CRS using limited peritonectomy procedures to resect peritoneal implants and HIPEC aims to allow both macroscopic cytoreduction through surgery and cytotoxic cytoreduction through loco-regional administration of heated chemotherapy. Tabulation of the results from these studies show that CRS and HIPEC are associated with significant severe morbidity rates of up to 40% and a mortality rate of 0–10%. However, we would point out that contemporary mortality and morbidity figures from institutions who routinely perform this procedure are low. The treatment related complications is considered acceptable and further large volume peritonectomy units have low morality rates that range from 0 to 2% (Bereder et al. 2009; Look et al. 2004; Raspagliesi et al. 2006). The complication rate of this treatment has been recently compiled through a systematic review by Chua et al. who reviewed the morbidity and mortality results of 24 treatment centres, of which ten centers that were regarded as high volume specialized centres based on the number of procedures performed, showed a major morbidity rate ranging from 12 to 52% and a mortality rate ranging from 0.9 to 5.8% (Chua et al. 2009b). Majority of these procedures in these institutions were performed in patients with high-volume carcinomatosis with surgical morbidity being attributed specifically to the extent of disease rather than the HIPEC procedure.
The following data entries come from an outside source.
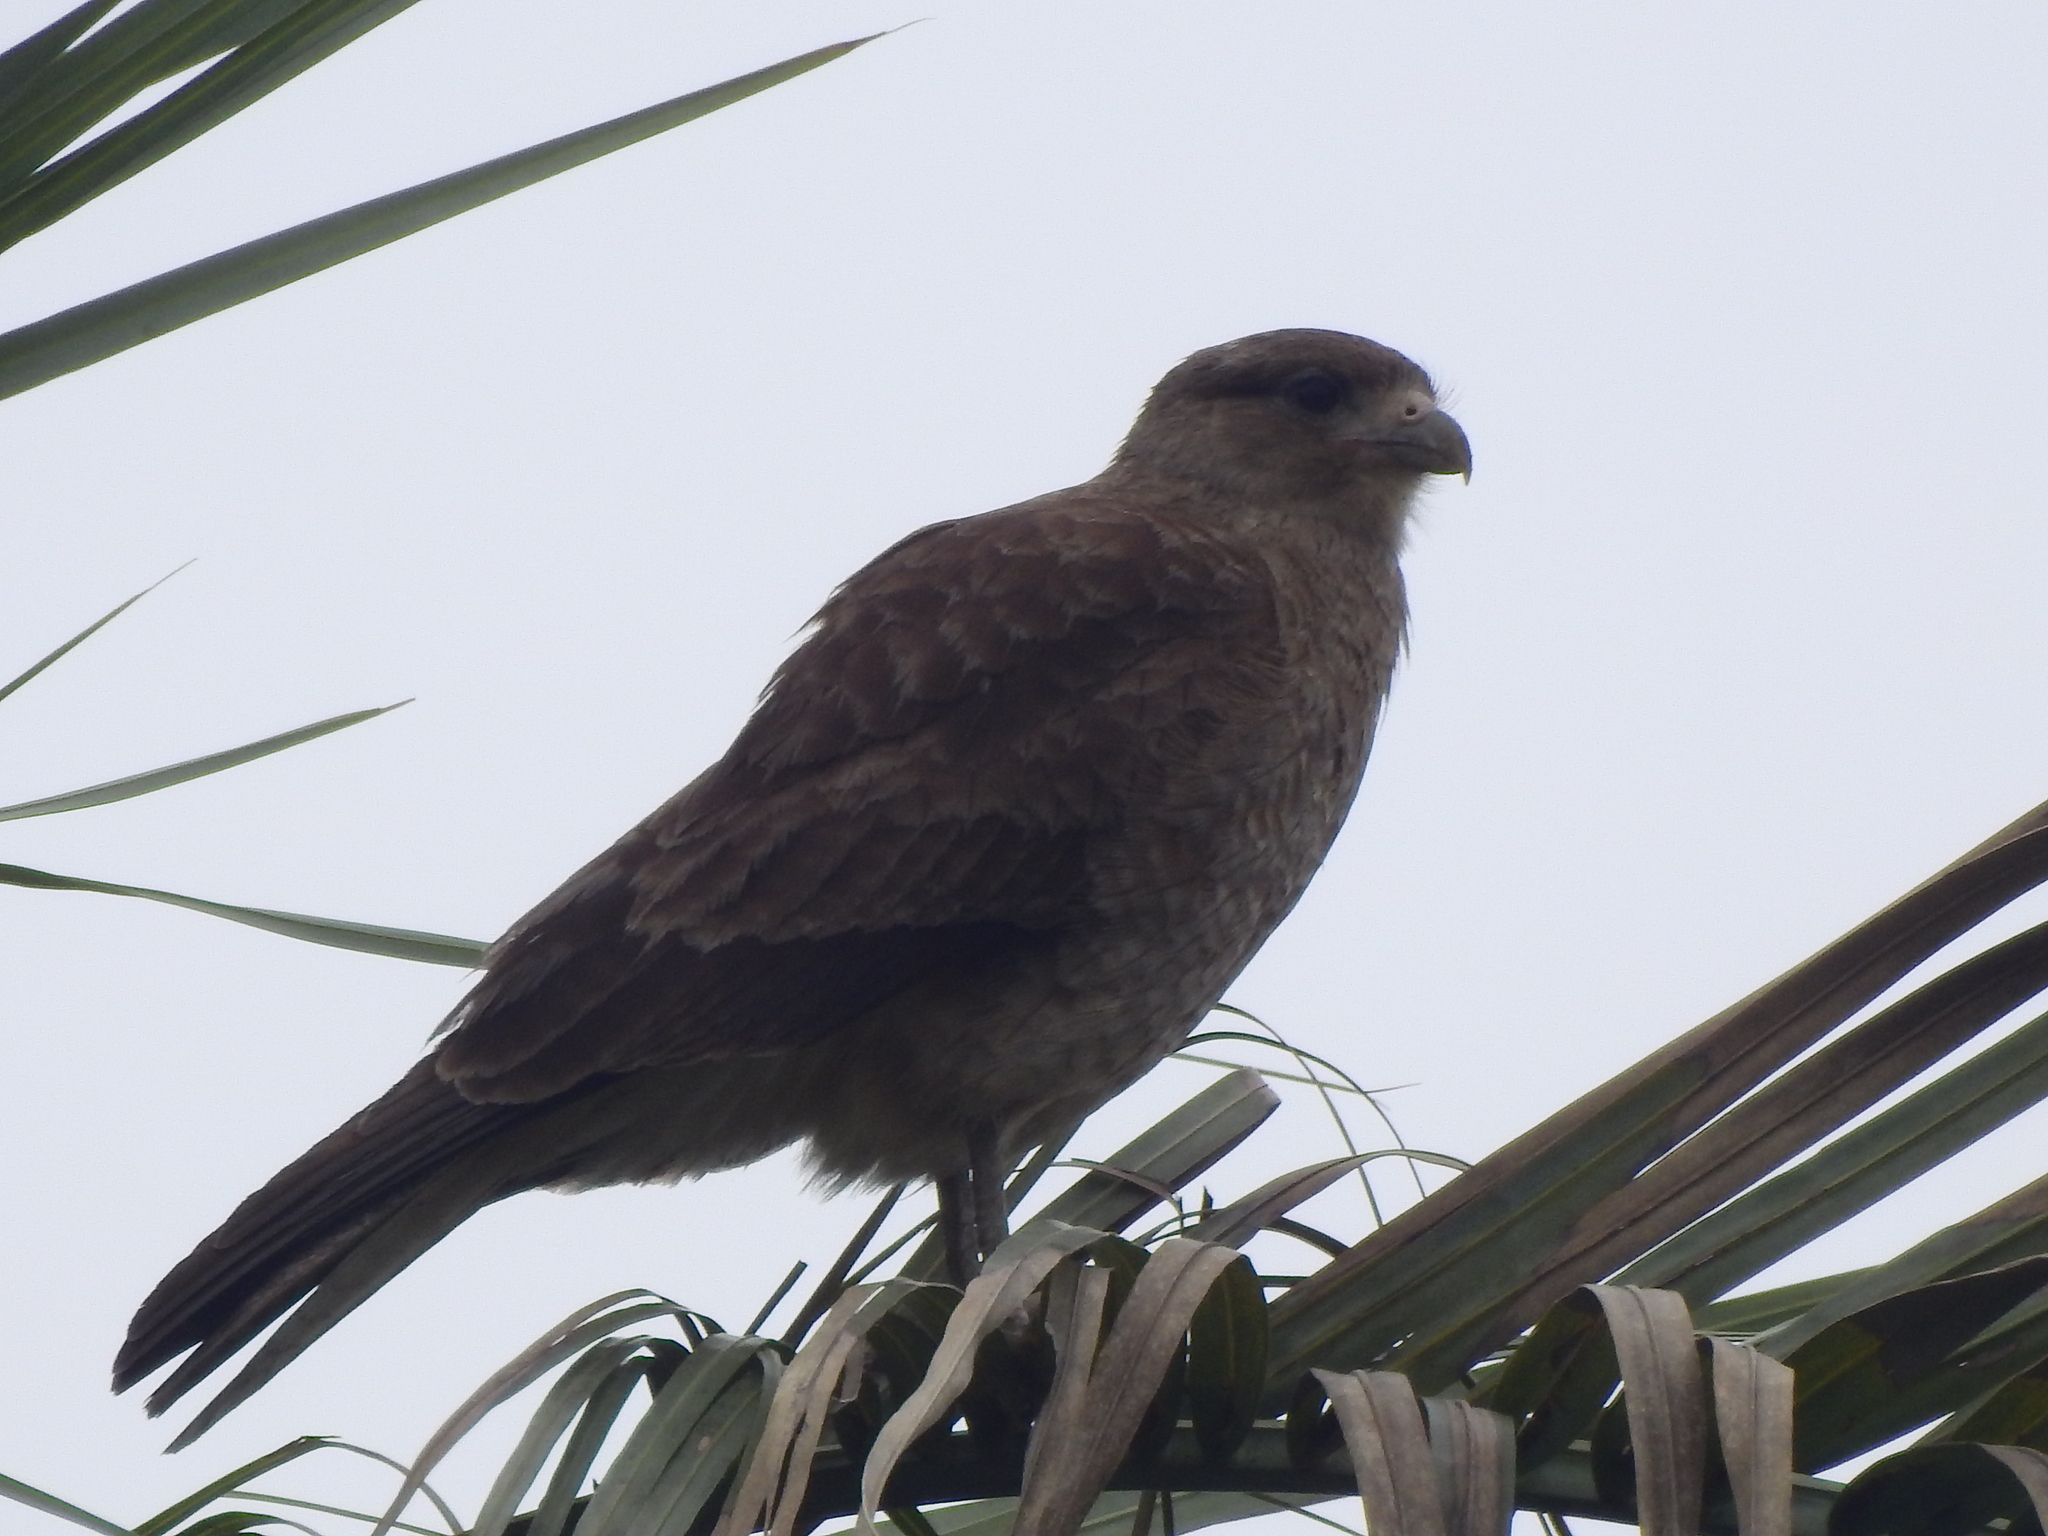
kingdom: Animalia
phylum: Chordata
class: Aves
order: Falconiformes
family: Falconidae
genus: Daptrius
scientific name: Daptrius
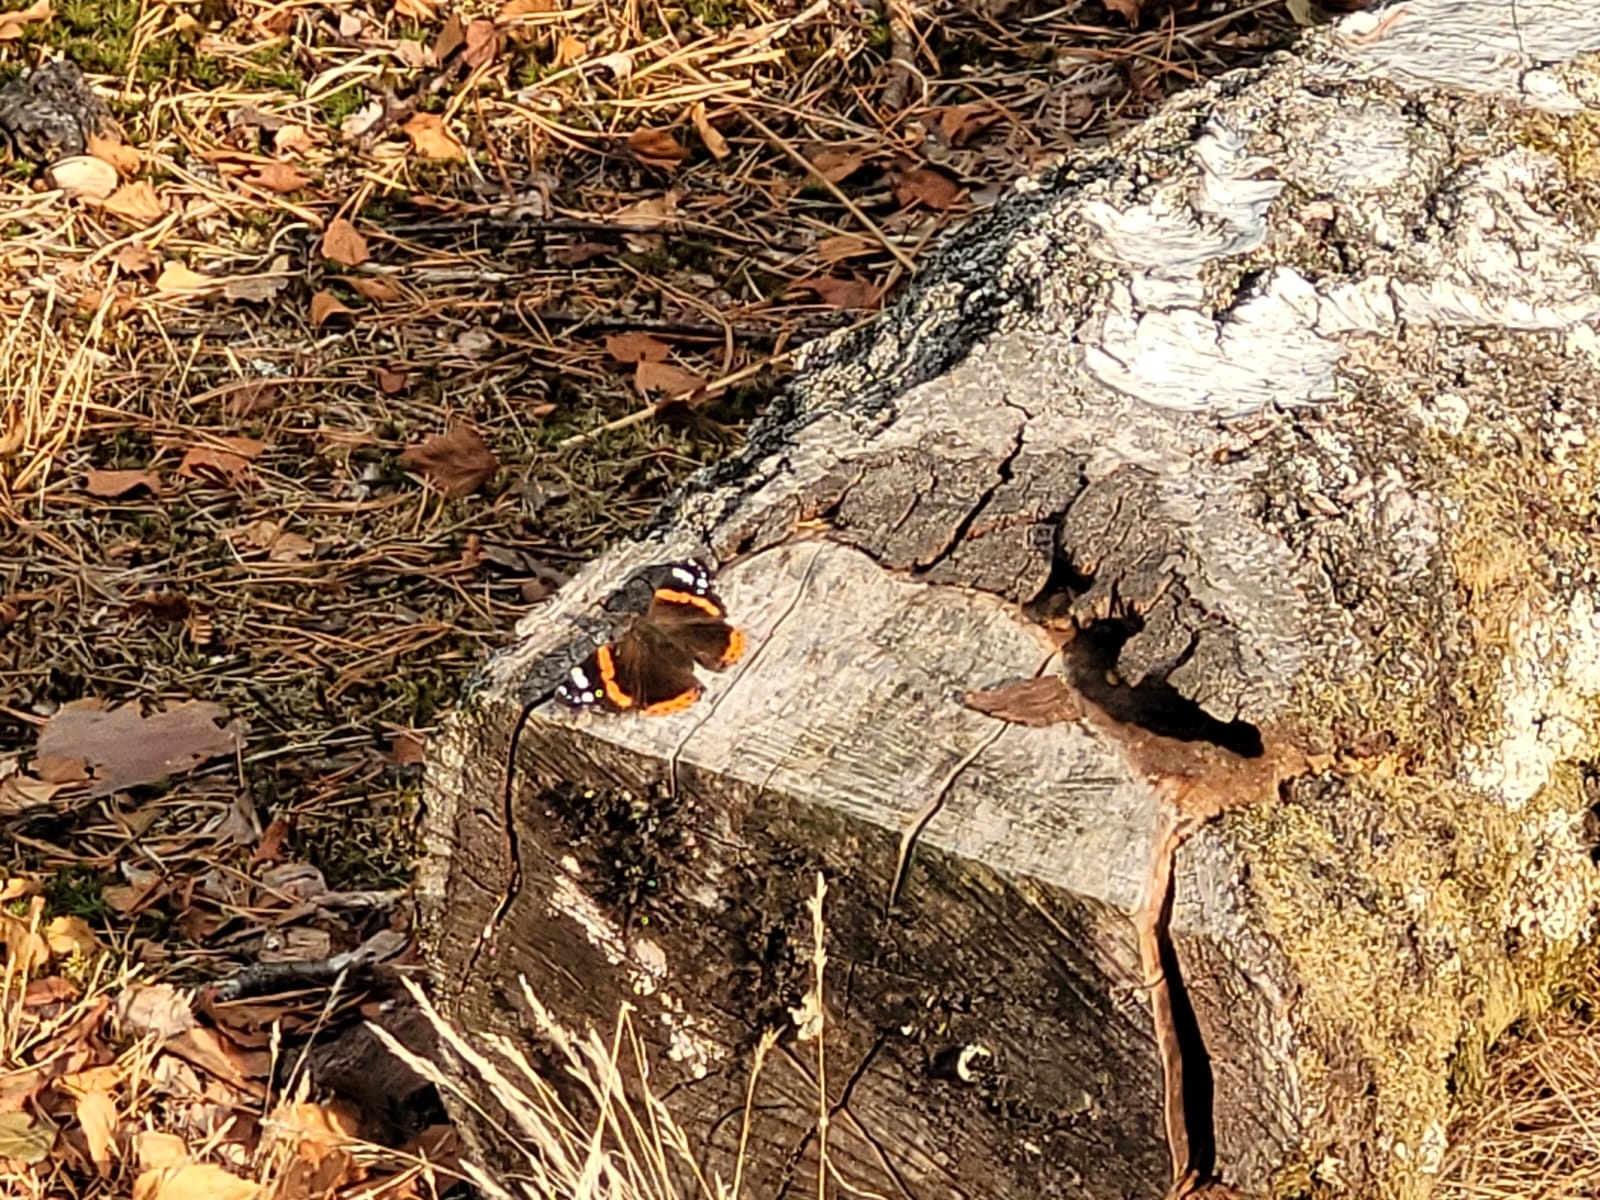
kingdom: Animalia
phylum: Arthropoda
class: Insecta
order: Lepidoptera
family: Nymphalidae
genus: Vanessa
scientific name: Vanessa atalanta
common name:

Notwithstanding the limitations of inferring treatment efficacy through large case series, we demonstrate a long median disease-free survival in patients with ovarian cancer peritoneal carcinomatosis with a range of 10 to 57 months and an overall median survival of 22 to 64 months in a heterogeneous cohort of patients. Although specific conclusion of outcomes for primary advanced ovarian cancer or recurrent ovarian cancer cannot be accurately elucidated from the published reports, a significant proportion of patients have undergone multiple treatments with a proportion of patients who have failed treatment (time point 5). Hence, this review suggests that CRS and HIPEC in patients with recurrent ovarian cancer may be beneficial when compared with results of conventional secondary cytoreduction or systemic chemotherapy reported in the literature. Rufian et al. (2006) in their study reported 19 patients with advanced ovarian cancer and 14 patients who have relapsed for the first time following primary treatment that involved surgery and systemic chemotherapy. The long median survival of 66 months in the patients that had an optimal cytoreduction may further suggest that intervening early with CRS and HIPEC may be useful. The largest experience to date was reported by Bereder et al. (2009), who reported a median overall survival of 46 months in patients with first relapsed ovarian cancer of which a proportion are chemoresistant. In their institutions, the mortality rate was under 1% and the morbidity rates were about 10%.

Perioperative use of IP chemotherapy as HIPEC or early postoperative IP chemotherapy (EPIC) overcomes the limitations of the IP/IV treatment regime that has been shown to be efficacious in the randomized trials of IP chemotherapy in ovarian cancer which, however, is associated with high rates of IP catheter complications. Administration of IP chemotherapy intraoperatively and during the early postoperative period allows free circulation of the chemoperfusate and hence an improved drug distribution without the compromise of any adhesions; heating of the chemoperfusate enhances the synergistic effect of the cytotoxic agent and most importantly, it avoids the need to implant any peritoneal access device and hence, full compliance (Sugarbaker 2007).

Despite the lack of quality (level I evidence) data, the consistent and reproducible results demonstrated in this review suggest that there is an overall survival advantage associated with CRS and HIPEC in this group of patients that are at various stages of their disease process, who have been heavily treated with both surgeries and chemotherapy and with issues of chemoresistance. For this treatment to become generally accepted, the oncology community must commit to a randomized trial (Chua et al. 2009a). Specifically, trials should be set in the context of HIPEC use according to the various time-points as previously proposed (Helm et al. 2008).